▶ **Text extract**:
┌──

[Non deterministic vector search return]

Hi Team, we observed the vector similarity search return results varies for the same query on different attempts, want to get some clarity on whether it is an expected behavior of Weaviate?

Below is a sample query we use, the embedding_id should be unique as it was used to create the uuid when importing the data (generate_uuid5(embedding_id)).
The collection has ~17M embeddings, out of 1000 results returned in two attemps, ~10 -15 embedding_ids are different.

query = f"“”
{{
Get {{
Data_discovery_test (
limit: 1000
nearVector: {{
vector: [{query_vector}]
}}

            ) {{
                embedding_id
                _additional {{
                  distance
                }}
            }}
        }}
    }}
    """

response = weaviate_client.query.raw(query)

*note the collection has replica factor : 2
Here is the corresponding replicationConfig/shardingConfig:

   'replicationConfig': {'factor': 2},
   'shardingConfig': {'virtualPerPhysical': 128,
    'desiredCount': 2,
    'actualCount': 2,
    'desiredVirtualCount': 256,
    'actualVirtualCount': 256,
    'key': '_id',
    'strategy': 'hash',
    'function': 'murmur3'},

An other potential query issue I found (maybe have some correlation with above issue) is conditional filter on some unique Id returns multiple results, e,g,

INPUT_EMBEDDING_ID = "***"
query = '{Get {
          Data_discovery(
            where: {
              path: ["embedding_id"] 
              operator: Equal 
              valueText: {INPUT_EMBEDDING_ID}
              } 
            )
            {
              embedding_id 
              _additional {vector}
            }
          }
        }' 

response = weaviate_client.query.raw(query)

Response returns 5 different embeddings / embedding IDs for a unique input embedding_id.

But if filter on the id of the collection, (the id is generated with generate_uuid5(embedding_id) at data import phase) the return result is unique
from weaviate.util import generate_uuid5

INPUT_EMBEDDING_ID = "***"
UUID = generate_uuid5(INPUT_EMBEDDING_ID)
query = '{Get {
          Data_discovery(
            where: {
              path: ["_id"] 
              operator: Equal 
              valueText: {UUID}
              } 
            )
            {
              embedding_id 
              _additional {vector}
            }
          }
        }' 
response = weaviate_client.query.raw(query)

└──

▶ **Information supplied**:

┌──

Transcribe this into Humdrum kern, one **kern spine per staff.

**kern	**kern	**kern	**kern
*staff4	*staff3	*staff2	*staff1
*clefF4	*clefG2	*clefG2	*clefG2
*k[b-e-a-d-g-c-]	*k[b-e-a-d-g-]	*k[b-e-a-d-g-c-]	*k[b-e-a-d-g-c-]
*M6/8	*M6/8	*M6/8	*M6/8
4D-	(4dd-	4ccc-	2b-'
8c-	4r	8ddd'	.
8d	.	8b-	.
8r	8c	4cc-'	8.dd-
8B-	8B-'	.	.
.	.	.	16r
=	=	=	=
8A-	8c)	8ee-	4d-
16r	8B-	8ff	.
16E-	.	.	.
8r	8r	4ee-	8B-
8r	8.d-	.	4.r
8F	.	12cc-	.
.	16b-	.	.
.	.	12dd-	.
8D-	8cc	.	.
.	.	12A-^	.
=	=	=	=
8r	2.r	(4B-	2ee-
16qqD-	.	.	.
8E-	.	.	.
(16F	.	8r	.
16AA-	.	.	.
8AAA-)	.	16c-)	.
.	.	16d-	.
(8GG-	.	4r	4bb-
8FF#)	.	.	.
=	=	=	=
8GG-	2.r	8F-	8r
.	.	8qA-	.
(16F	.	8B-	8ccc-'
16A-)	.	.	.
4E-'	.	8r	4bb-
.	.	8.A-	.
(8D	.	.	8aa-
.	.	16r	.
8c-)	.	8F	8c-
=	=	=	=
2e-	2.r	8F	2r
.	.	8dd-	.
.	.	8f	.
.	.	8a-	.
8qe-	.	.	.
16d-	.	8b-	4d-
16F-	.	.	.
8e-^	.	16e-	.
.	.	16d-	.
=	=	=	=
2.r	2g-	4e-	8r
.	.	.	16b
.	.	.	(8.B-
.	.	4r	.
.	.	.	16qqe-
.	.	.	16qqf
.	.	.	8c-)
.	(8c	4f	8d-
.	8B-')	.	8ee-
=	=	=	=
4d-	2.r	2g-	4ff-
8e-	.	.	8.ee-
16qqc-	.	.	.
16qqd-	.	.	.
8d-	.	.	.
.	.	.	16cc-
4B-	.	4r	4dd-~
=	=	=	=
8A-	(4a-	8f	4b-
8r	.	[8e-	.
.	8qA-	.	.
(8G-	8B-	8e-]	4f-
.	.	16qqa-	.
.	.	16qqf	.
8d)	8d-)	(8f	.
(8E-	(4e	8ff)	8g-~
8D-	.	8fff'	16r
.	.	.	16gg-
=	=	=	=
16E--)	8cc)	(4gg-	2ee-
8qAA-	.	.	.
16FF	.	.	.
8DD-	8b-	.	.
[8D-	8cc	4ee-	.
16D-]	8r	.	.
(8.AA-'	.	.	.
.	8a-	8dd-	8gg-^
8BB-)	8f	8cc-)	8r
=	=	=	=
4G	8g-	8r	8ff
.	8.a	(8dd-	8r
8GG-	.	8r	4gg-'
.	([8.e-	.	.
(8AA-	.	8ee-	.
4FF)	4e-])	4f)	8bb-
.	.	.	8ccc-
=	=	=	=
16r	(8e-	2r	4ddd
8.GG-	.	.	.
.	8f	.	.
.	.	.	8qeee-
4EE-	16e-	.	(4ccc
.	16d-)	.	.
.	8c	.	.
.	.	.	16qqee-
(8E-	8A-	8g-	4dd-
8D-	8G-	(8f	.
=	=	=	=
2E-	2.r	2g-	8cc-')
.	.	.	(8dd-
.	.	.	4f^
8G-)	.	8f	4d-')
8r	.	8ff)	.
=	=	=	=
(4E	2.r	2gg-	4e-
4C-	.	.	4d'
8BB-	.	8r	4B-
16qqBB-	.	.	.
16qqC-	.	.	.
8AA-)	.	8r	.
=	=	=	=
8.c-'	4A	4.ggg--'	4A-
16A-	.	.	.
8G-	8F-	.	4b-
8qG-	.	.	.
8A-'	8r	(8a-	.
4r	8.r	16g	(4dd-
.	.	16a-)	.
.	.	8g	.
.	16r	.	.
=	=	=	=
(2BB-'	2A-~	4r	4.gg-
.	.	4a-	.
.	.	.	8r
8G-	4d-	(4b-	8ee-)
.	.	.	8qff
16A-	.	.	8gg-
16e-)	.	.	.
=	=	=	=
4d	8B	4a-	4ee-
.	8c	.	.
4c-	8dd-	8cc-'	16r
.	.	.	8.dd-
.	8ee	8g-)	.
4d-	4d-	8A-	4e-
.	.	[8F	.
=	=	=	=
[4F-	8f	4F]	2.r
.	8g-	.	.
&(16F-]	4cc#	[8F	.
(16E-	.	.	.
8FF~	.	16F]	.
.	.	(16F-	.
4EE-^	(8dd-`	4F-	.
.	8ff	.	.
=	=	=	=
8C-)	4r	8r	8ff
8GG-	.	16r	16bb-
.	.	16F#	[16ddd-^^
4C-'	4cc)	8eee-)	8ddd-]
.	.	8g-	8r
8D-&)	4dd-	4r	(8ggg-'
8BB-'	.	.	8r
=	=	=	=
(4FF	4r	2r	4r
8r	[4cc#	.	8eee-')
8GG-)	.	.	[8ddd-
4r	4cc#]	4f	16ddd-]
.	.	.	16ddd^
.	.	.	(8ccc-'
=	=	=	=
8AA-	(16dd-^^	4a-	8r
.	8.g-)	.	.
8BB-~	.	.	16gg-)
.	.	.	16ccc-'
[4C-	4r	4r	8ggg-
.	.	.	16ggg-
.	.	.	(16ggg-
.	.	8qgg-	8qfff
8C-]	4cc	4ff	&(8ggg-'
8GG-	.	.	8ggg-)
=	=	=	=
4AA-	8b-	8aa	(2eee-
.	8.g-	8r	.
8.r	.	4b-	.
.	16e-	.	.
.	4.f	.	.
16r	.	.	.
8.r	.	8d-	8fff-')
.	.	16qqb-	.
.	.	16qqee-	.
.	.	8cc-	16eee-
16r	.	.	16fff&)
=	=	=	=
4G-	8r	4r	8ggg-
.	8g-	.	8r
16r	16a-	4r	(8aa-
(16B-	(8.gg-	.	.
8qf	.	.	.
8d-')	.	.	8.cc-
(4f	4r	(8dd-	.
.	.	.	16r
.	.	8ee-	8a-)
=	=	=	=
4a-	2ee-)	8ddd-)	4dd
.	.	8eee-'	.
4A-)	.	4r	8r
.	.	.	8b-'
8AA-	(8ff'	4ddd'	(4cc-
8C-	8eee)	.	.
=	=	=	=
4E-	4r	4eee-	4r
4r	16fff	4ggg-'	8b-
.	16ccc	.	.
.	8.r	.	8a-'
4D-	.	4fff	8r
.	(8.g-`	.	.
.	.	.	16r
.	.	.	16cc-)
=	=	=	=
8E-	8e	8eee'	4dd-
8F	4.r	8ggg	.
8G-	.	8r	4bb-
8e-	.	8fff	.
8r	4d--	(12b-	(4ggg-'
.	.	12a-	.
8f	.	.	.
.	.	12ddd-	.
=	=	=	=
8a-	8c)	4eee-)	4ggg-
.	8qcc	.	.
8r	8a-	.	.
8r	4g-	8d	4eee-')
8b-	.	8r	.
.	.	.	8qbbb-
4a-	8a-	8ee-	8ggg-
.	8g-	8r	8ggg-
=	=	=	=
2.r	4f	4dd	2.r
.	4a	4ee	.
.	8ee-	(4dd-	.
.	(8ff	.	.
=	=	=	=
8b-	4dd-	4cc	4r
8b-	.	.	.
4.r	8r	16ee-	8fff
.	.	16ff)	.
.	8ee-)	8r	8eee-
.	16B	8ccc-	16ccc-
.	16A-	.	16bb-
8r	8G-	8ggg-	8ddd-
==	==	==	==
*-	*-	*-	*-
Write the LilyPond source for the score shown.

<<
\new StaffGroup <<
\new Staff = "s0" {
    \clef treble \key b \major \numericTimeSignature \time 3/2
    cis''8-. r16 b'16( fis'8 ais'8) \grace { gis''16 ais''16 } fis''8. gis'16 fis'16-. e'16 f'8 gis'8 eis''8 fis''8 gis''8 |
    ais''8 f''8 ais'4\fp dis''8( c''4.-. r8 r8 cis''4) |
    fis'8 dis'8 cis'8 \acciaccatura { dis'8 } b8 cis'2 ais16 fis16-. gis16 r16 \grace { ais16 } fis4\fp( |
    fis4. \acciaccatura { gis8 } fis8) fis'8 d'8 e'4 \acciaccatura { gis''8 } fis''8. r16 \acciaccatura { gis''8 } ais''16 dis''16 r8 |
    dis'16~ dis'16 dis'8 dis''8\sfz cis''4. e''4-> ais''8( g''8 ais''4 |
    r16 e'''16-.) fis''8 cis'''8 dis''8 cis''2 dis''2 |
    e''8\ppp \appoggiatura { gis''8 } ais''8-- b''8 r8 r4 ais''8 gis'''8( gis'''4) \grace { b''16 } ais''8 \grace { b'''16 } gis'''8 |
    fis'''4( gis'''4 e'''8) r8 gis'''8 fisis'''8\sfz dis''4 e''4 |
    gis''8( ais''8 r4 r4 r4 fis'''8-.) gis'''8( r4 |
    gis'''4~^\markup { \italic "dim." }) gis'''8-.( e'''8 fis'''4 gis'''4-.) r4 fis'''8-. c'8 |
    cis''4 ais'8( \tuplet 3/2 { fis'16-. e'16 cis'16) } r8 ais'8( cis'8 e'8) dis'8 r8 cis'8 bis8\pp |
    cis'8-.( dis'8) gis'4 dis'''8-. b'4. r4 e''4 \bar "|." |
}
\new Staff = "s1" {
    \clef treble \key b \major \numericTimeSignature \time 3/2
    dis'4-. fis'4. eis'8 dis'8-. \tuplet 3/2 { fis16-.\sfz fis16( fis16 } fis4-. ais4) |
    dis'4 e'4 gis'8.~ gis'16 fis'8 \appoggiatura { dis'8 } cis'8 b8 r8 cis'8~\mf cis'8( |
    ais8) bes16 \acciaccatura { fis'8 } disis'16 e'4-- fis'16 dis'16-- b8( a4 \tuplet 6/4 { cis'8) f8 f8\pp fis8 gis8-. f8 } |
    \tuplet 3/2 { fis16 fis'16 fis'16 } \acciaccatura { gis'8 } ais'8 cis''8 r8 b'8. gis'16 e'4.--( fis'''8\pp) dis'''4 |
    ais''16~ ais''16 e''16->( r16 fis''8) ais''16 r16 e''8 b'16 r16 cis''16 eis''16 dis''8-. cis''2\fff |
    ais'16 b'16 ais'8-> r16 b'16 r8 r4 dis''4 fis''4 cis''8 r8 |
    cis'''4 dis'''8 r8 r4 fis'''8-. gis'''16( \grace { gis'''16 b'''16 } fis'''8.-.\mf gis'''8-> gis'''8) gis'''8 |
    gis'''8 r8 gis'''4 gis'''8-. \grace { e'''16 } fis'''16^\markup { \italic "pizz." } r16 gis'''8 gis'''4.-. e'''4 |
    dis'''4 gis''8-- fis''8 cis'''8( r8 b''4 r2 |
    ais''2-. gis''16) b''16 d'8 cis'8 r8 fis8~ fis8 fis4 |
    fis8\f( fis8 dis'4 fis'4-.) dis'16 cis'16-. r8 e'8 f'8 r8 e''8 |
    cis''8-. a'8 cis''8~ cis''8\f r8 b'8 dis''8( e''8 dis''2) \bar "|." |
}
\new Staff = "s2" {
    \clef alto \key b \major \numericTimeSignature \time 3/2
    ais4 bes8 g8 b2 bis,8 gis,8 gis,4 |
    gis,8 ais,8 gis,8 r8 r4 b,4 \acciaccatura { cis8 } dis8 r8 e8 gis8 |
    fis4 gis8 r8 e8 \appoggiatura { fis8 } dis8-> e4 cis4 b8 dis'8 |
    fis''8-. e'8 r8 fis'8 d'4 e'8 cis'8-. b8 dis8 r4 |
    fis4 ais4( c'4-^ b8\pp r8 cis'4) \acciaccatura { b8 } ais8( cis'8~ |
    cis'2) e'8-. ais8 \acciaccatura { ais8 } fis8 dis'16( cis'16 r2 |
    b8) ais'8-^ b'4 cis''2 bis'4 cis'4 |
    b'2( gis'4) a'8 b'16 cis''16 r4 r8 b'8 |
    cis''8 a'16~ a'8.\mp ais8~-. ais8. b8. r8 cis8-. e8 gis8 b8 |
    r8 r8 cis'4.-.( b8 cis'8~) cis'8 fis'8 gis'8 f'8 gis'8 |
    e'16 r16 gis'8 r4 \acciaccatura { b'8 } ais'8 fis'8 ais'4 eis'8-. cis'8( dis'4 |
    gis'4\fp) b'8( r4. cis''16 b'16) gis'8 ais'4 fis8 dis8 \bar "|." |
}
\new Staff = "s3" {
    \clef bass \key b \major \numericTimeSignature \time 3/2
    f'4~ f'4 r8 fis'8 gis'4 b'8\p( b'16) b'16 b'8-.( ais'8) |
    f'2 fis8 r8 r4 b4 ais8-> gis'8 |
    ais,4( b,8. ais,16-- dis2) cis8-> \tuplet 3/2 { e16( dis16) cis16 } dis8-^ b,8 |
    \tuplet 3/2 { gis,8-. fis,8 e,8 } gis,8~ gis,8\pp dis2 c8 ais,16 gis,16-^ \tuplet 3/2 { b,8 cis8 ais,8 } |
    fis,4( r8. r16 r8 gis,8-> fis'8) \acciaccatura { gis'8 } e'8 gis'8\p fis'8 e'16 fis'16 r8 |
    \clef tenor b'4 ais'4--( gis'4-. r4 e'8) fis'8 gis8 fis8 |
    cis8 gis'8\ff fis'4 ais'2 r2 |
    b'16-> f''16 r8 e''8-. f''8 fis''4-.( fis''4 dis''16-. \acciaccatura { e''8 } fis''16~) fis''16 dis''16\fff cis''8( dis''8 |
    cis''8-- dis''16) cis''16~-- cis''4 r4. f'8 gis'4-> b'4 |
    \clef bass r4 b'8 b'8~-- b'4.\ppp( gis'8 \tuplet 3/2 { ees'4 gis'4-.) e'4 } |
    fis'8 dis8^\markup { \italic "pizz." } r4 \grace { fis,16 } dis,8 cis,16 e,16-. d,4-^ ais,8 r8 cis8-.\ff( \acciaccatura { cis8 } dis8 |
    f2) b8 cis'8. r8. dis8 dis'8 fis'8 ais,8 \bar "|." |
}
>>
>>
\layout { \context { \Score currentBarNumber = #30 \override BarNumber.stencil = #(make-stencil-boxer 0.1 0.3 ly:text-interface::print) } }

└──

▶ **Things to do**:
1) In the forum thread about vector search results, roughly how many embeddings does the collection hold?
2) Select every line of the records that contains the string "pizz".

▶ **Answers per task**:
1) About 17 million.

2)
    gis'''8 r8 gis'''4 gis'''8-. \grace { e'''16 } fis'''16^\markup { \italic "pizz." } r16 gis'''8 gis'''4.-. e'''4 |
    fis'8 dis8^\markup { \italic "pizz." } r4 \grace { fis,16 } dis,8 cis,16 e,16-. d,4-^ ais,8 r8 cis8-.\ff( \acciaccatura { cis8 } dis8 |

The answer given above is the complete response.